[DATA]

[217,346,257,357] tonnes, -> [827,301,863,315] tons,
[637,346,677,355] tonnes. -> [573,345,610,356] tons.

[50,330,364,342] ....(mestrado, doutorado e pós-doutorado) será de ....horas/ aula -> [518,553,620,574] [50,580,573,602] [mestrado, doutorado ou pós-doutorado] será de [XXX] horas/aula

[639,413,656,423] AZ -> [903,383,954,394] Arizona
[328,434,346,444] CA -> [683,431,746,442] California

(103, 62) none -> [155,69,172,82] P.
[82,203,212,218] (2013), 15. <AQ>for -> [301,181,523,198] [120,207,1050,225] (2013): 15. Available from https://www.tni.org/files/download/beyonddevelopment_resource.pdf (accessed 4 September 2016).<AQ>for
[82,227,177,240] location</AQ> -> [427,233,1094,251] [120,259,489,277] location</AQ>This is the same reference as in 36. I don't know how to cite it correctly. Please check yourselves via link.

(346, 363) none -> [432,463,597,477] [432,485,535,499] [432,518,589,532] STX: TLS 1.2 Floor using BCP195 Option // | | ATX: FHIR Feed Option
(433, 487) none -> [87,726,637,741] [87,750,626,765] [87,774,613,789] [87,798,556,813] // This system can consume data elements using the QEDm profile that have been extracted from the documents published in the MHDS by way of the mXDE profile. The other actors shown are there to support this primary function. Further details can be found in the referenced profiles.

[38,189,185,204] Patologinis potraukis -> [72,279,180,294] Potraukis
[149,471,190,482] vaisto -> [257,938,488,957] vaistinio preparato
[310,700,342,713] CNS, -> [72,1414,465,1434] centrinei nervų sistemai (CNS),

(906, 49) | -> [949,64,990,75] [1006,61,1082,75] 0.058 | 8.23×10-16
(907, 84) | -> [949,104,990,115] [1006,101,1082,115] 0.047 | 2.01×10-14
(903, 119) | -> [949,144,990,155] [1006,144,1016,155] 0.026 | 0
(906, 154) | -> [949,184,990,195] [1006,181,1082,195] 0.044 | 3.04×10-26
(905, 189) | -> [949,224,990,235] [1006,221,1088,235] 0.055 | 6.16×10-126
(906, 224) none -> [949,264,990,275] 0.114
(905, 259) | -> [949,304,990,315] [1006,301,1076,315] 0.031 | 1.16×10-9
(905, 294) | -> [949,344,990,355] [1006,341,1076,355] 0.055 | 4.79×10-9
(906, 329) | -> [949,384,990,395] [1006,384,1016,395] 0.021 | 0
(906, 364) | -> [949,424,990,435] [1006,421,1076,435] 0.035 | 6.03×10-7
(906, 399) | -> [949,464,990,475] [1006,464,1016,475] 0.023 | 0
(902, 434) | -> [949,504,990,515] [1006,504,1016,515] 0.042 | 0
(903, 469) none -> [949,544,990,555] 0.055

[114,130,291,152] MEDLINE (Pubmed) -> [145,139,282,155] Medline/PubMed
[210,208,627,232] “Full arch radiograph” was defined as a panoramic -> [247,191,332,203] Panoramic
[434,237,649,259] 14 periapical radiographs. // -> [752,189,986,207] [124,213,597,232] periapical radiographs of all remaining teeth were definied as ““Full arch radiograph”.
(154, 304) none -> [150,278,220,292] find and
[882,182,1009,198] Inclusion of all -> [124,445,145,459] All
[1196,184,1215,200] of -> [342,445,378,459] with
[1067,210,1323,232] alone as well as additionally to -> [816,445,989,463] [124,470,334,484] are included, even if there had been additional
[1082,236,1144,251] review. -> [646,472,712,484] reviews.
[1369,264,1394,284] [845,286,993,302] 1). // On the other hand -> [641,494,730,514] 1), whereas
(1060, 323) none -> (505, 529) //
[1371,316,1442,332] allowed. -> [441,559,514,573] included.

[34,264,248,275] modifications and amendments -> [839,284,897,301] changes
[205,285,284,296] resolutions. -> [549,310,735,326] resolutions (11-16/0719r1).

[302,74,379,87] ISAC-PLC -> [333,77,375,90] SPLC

[/DATA]

**JOB ITEM**:
The full set of records above must be reproduced exactly in the reply.

**OUTPUT BELOW**:
[217,346,257,357] tonnes, -> [827,301,863,315] tons,
[637,346,677,355] tonnes. -> [573,345,610,356] tons.

[50,330,364,342] ....(mestrado, doutorado e pós-doutorado) será de ....horas/ aula -> [518,553,620,574] [50,580,573,602] [mestrado, doutorado ou pós-doutorado] será de [XXX] horas/aula

[639,413,656,423] AZ -> [903,383,954,394] Arizona
[328,434,346,444] CA -> [683,431,746,442] California

(103, 62) none -> [155,69,172,82] P.
[82,203,212,218] (2013), 15. <AQ>for -> [301,181,523,198] [120,207,1050,225] (2013): 15. Available from https://www.tni.org/files/download/beyonddevelopment_resource.pdf (accessed 4 September 2016).<AQ>for
[82,227,177,240] location</AQ> -> [427,233,1094,251] [120,259,489,277] location</AQ>This is the same reference as in 36. I don't know how to cite it correctly. Please check yourselves via link.

(346, 363) none -> [432,463,597,477] [432,485,535,499] [432,518,589,532] STX: TLS 1.2 Floor using BCP195 Option // | | ATX: FHIR Feed Option
(433, 487) none -> [87,726,637,741] [87,750,626,765] [87,774,613,789] [87,798,556,813] // This system can consume data elements using the QEDm profile that have been extracted from the documents published in the MHDS by way of the mXDE profile. The other actors shown are there to support this primary function. Further details can be found in the referenced profiles.

[38,189,185,204] Patologinis potraukis -> [72,279,180,294] Potraukis
[149,471,190,482] vaisto -> [257,938,488,957] vaistinio preparato
[310,700,342,713] CNS, -> [72,1414,465,1434] centrinei nervų sistemai (CNS),

(906, 49) | -> [949,64,990,75] [1006,61,1082,75] 0.058 | 8.23×10-16
(907, 84) | -> [949,104,990,115] [1006,101,1082,115] 0.047 | 2.01×10-14
(903, 119) | -> [949,144,990,155] [1006,144,1016,155] 0.026 | 0
(906, 154) | -> [949,184,990,195] [1006,181,1082,195] 0.044 | 3.04×10-26
(905, 189) | -> [949,224,990,235] [1006,221,1088,235] 0.055 | 6.16×10-126
(906, 224) none -> [949,264,990,275] 0.114
(905, 259) | -> [949,304,990,315] [1006,301,1076,315] 0.031 | 1.16×10-9
(905, 294) | -> [949,344,990,355] [1006,341,1076,355] 0.055 | 4.79×10-9
(906, 329) | -> [949,384,990,395] [1006,384,1016,395] 0.021 | 0
(906, 364) | -> [949,424,990,435] [1006,421,1076,435] 0.035 | 6.03×10-7
(906, 399) | -> [949,464,990,475] [1006,464,1016,475] 0.023 | 0
(902, 434) | -> [949,504,990,515] [1006,504,1016,515] 0.042 | 0
(903, 469) none -> [949,544,990,555] 0.055

[114,130,291,152] MEDLINE (Pubmed) -> [145,139,282,155] Medline/PubMed
[210,208,627,232] “Full arch radiograph” was defined as a panoramic -> [247,191,332,203] Panoramic
[434,237,649,259] 14 periapical radiographs. // -> [752,189,986,207] [124,213,597,232] periapical radiographs of all remaining teeth were definied as ““Full arch radiograph”.
(154, 304) none -> [150,278,220,292] find and
[882,182,1009,198] Inclusion of all -> [124,445,145,459] All
[1196,184,1215,200] of -> [342,445,378,459] with
[1067,210,1323,232] alone as well as additionally to -> [816,445,989,463] [124,470,334,484] are included, even if there had been additional
[1082,236,1144,251] review. -> [646,472,712,484] reviews.
[1369,264,1394,284] [845,286,993,302] 1). // On the other hand -> [641,494,730,514] 1), whereas
(1060, 323) none -> (505, 529) //
[1371,316,1442,332] allowed. -> [441,559,514,573] included.

[34,264,248,275] modifications and amendments -> [839,284,897,301] changes
[205,285,284,296] resolutions. -> [549,310,735,326] resolutions (11-16/0719r1).

[302,74,379,87] ISAC-PLC -> [333,77,375,90] SPLC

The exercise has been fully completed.